Misako travaille au sein d’une société qui retranscrit les films pour personnes aveugles et malvoyantes. Elle rencontre un jour un consultant très désagréable avec elle, un ancien photographe qui perd à présent la vue et se voit sombrer dans le désespoir, ne pouvant plus vivre sa passion. Les deux gens vont progressivement se rapprocher.

Naomi Kawase avait déjà abordé les dégâts de la santé sur la vie et la morale d’une personne à travers An, présenté à Un Certain Regard en 2016. Elle revient cette année en s’attaquant au sujet de la cécité et, paradoxalement et complémentairement, à celui de la vue, autour d’une romance, là où An s’axait autour d’une histoire d’amitié. L’histoire est très simple, sans fioritures, c’est le simple suivi de deux personnages. L’originalité du film consiste plutôt en la façon dont la découverte de l’autre est liée au sens de la vue. Dans les mains d’une autre, le scénario aurait pu offrir un film à l’eau de rose particulièrement quelconque mais Kawase a le mérite de rester concentrée en premier lieu sur la cécitée, un vrai sujet plutôt plutôt qu’un élément dramatique. Paradoxalement, Vers la lumière se transforme progressivement en ode à la vue, une vue largement retranscrite à travers le médium du cinéma, mais aussi un film qui, par la vue, amène à d’autres sens. Quand Naomi Kawase filme le soleil couchant, orange et brut, c’est dans l’objectif d’évoquer la chaleur de ce soleil sur les visages. L’idée s’applique également au son, la cinéaste utilise un vent un peu plus brutal… Vers la lumière ne pose aucune barrière entre le sujet de la nature, objet d’étude adoré de Kawase et le thème des sens. Cette nature est toujours retranscrite avec une naturalisme minutieux, sans grandiloquence, pour la discrétion et la grâce que l’on attribue généralement à la réalisatrice.

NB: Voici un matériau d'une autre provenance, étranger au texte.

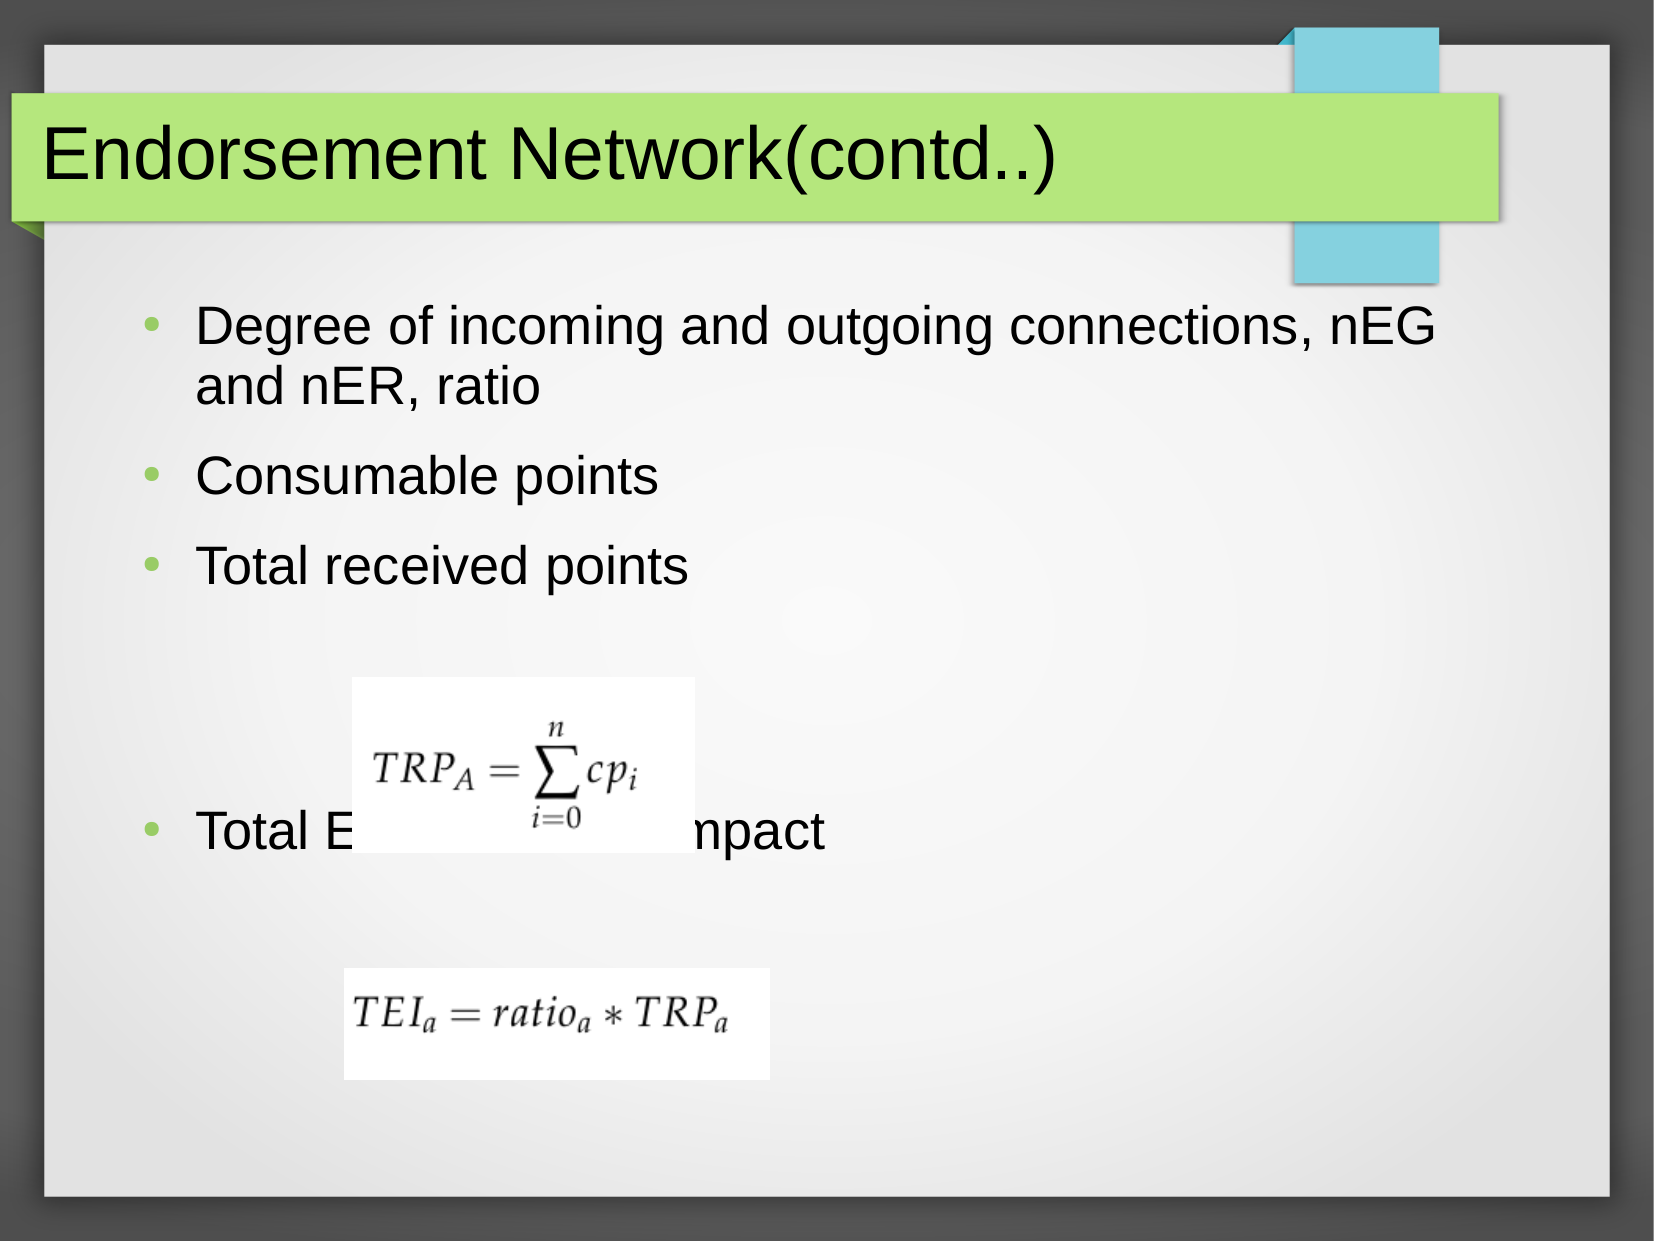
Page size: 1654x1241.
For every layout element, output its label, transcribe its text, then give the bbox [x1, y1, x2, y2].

title Endorsement Network(contd..) [41, 51, 1588, 256]
picture [0, 0, 1654, 1241]
list Degree of incoming and outgoing connections, nEG and nER, ratio Consumable points Total received points Total Endorsement Impact [124, 295, 1530, 1015]
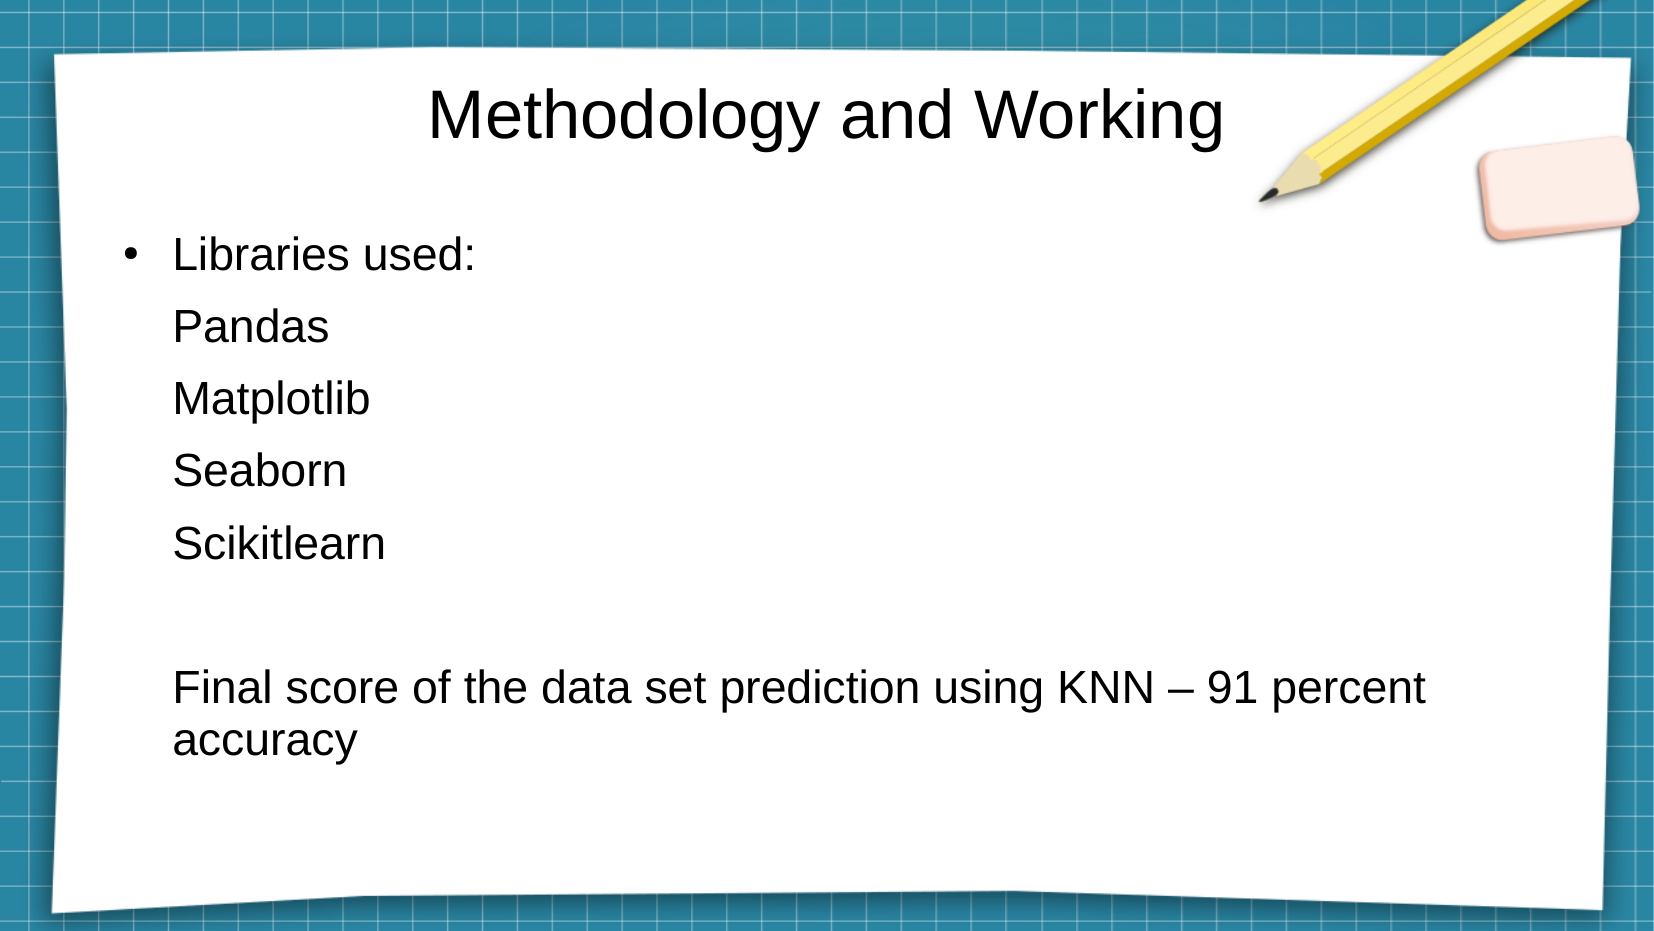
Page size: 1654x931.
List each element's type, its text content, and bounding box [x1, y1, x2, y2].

picture [0, 0, 1654, 931]
title Methodology and Working [82, 37, 1571, 193]
list Libraries used: Pandas Matplotlib Seaborn Scikitlearn Final score of the data set prediction using KNN – 91 percent accuracy [106, 228, 1595, 768]
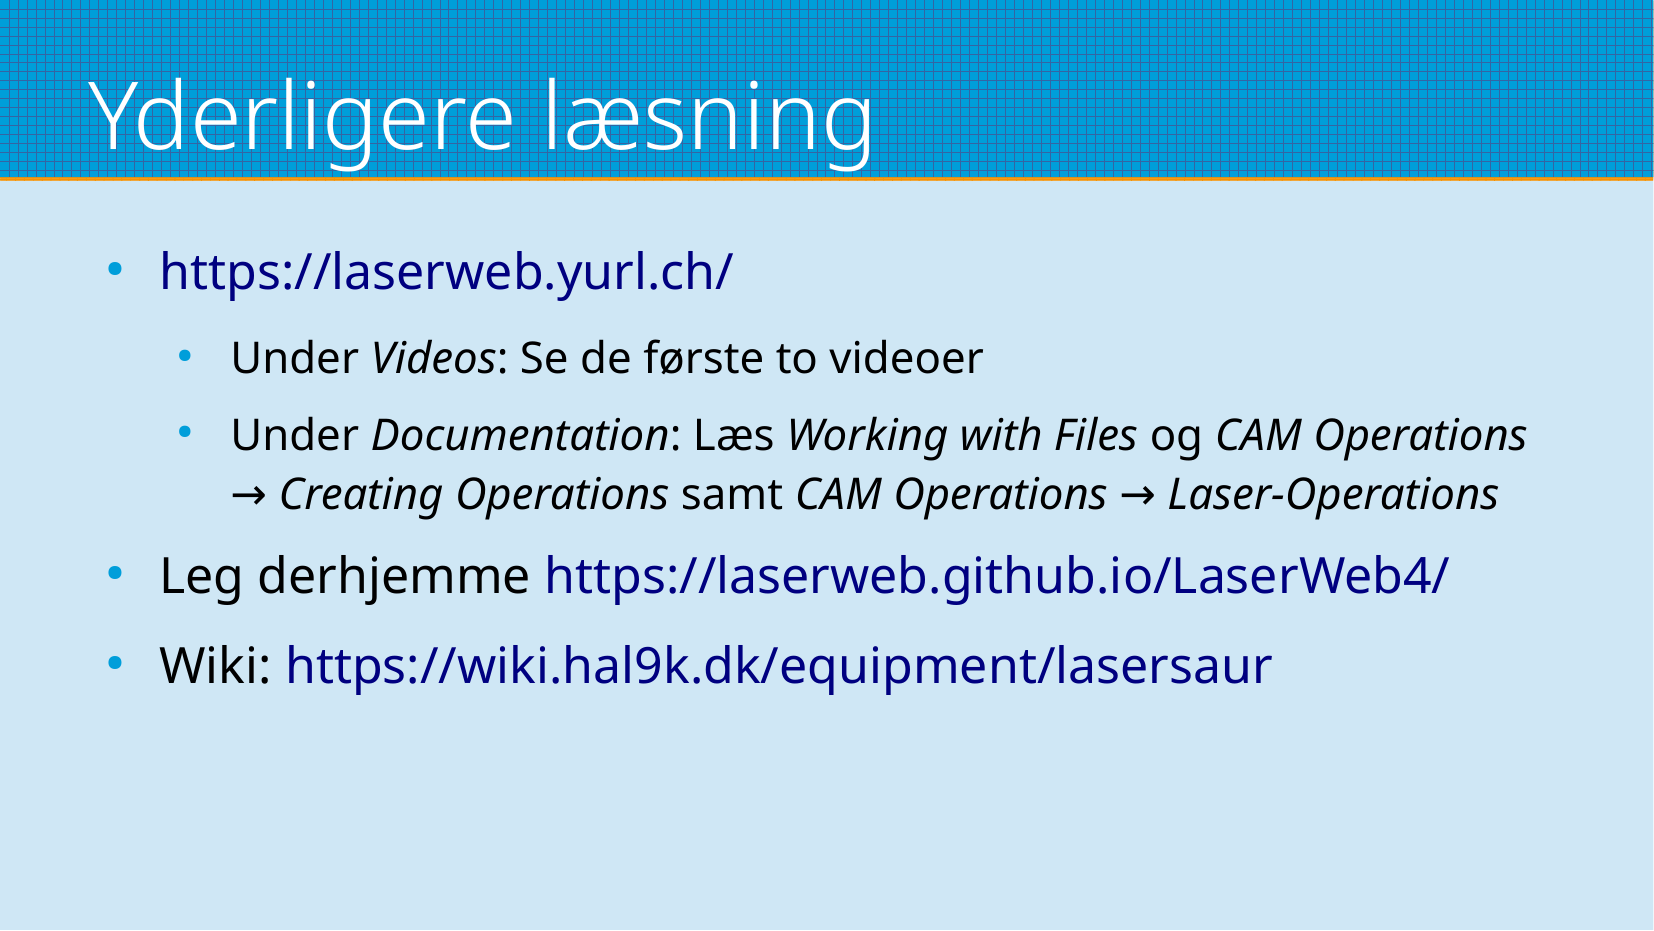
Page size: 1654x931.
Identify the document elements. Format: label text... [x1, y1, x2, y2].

list https://laserweb.yurl.ch/ Under Videos: Se de første to videoer Under Documentation: Læs Working with Files og CAM Operations → Creating Operations samt CAM Operations → Laser-Operations Leg derhjemme https://laserweb.github.io/LaserWeb4/ Wiki: https://wiki.hal9k.dk/equipment/lasersaur [88, 236, 1565, 813]
title Yderligere læsning [88, 14, 1565, 178]
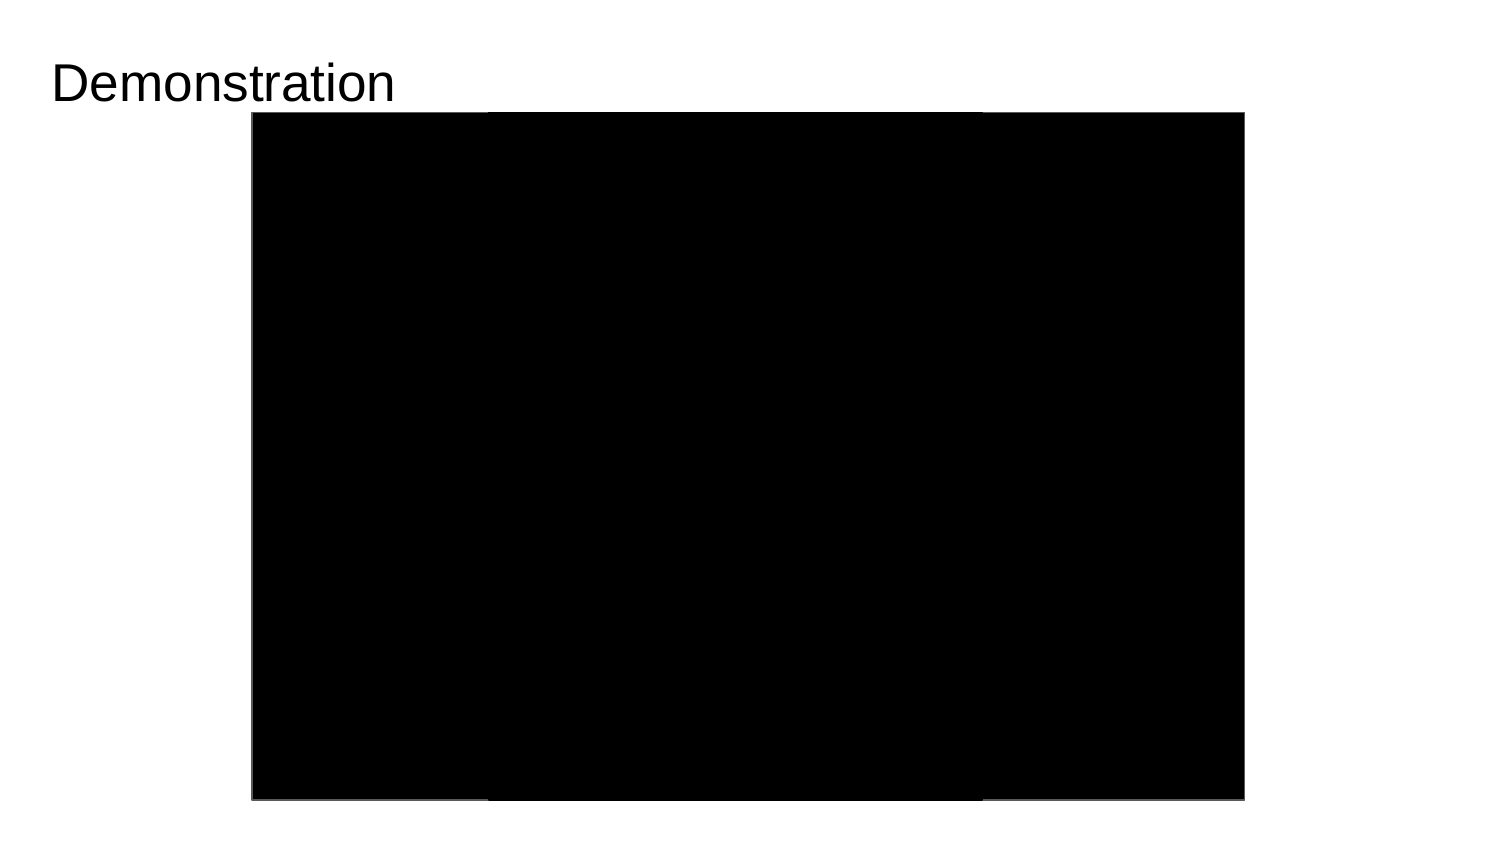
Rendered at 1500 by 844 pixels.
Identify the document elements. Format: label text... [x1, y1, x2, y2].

text_box [251, 112, 1245, 801]
title Demonstration [36, 33, 1435, 128]
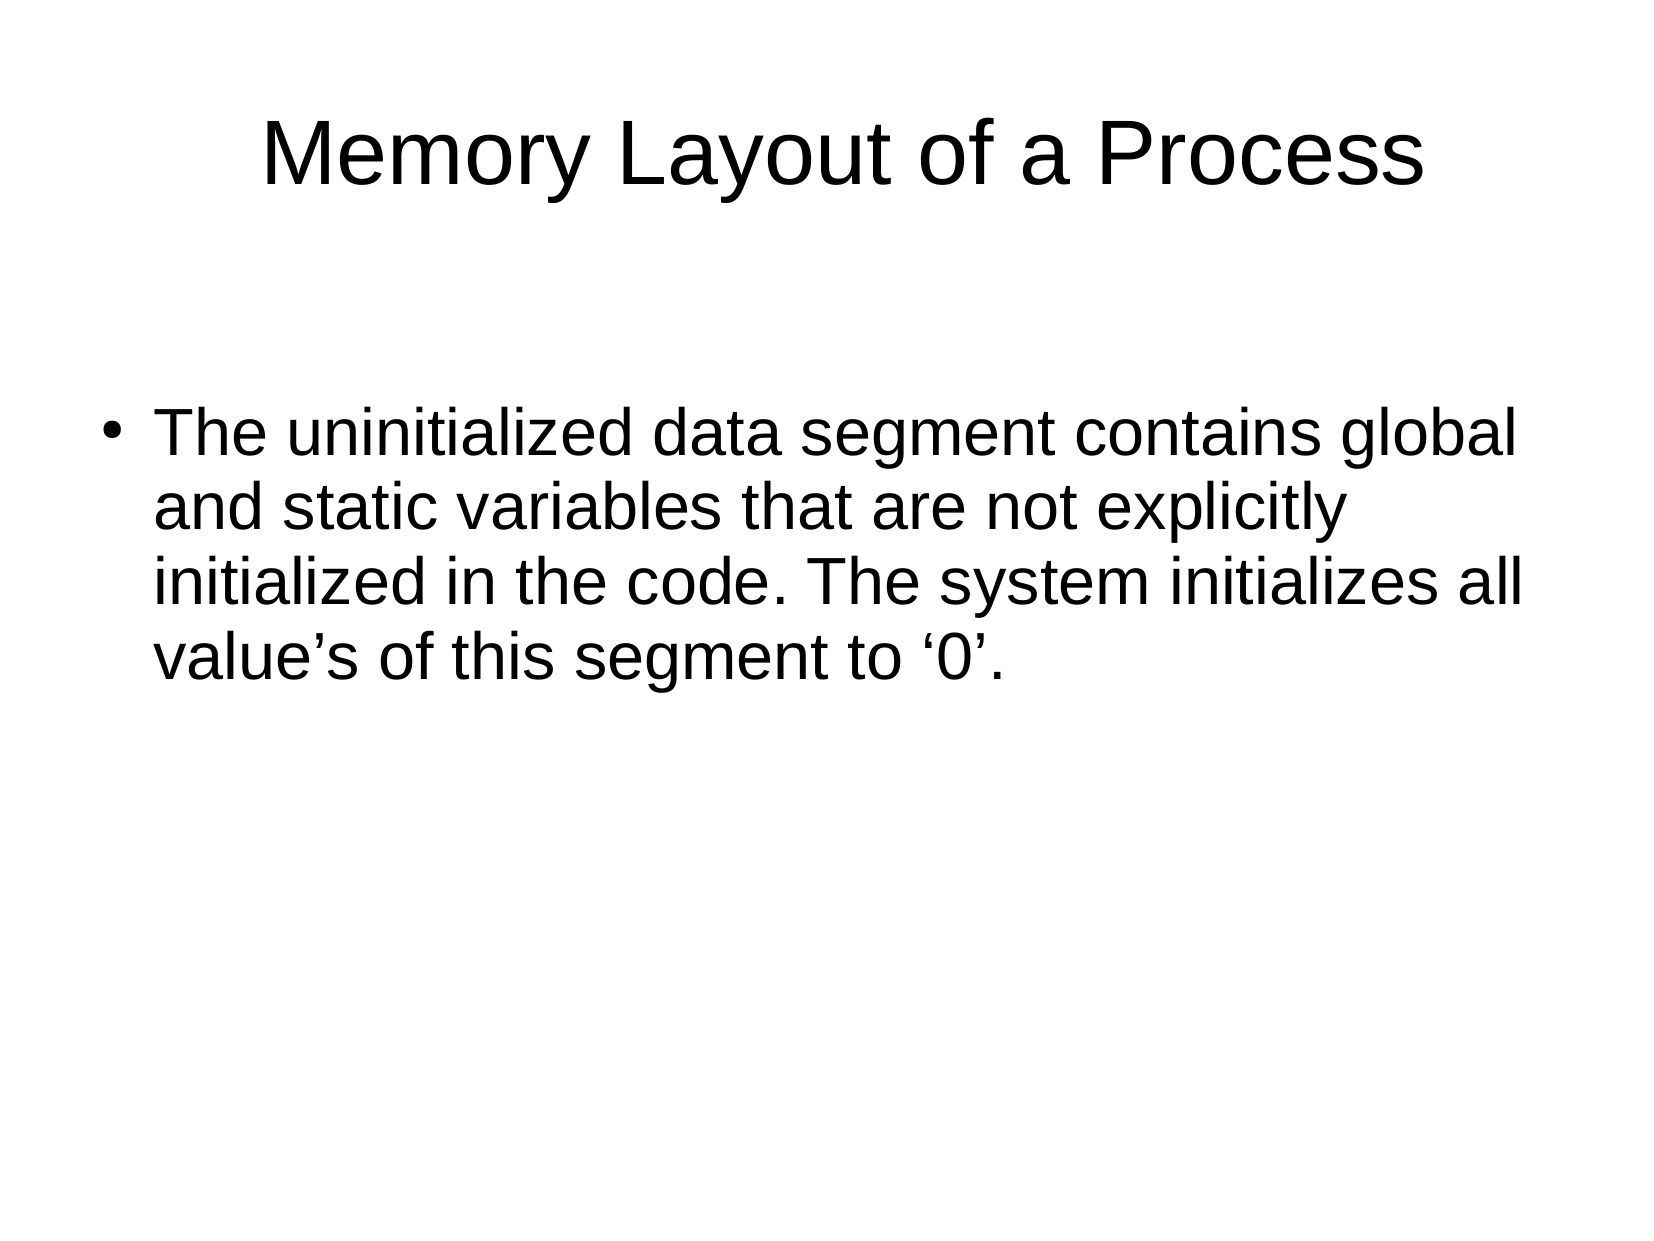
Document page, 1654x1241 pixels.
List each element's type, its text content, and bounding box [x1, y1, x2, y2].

En dépit du talent de son auteur pour rendre les petites choses grandes, Vers la lumière peut décevoir par sa simplicité. C’est une oeuvre humble, et personne ne s’en plaindra, le film ne manque de rien mais ne parvient pas à atteindre un niveau supérieur qui a pu être côtoyé par Still the water. Il y a un choix plutôt noble de faire quelque chose de très épuré, qui n’a pas la prétention de traiter véritablement du quotidien des aveugles, il y a davantage la splendide idée d’une poésie sensorielle, d’un essai sensible autour du thème de la vue et de ce que ce sens apporte au quotidien. On retrouve également ce thème d’une dégénération sensorielle qui passe par la vieillesse, dans Vers la lumière le souvenir est sensoriel et l’âge efface le tout. La dégradation est cependant toujours délicate, Kawase n’est pas devenue adepte du mauvais goût et reste systématiquement très fine sur ce genre de sujets.

Naomi Kawase ne révolutionne ni la programmation cannoise ni son cinéma, on ne se dira pas transcendé par ce drame romantique intelligent, mais propose une oeuvre tendre, un peu naïve, peut-être trop gentille mais sensible et pleine de grâce, dans laquelle le médium cinématographique est largement optimisé, pour offrir une expérience délicate.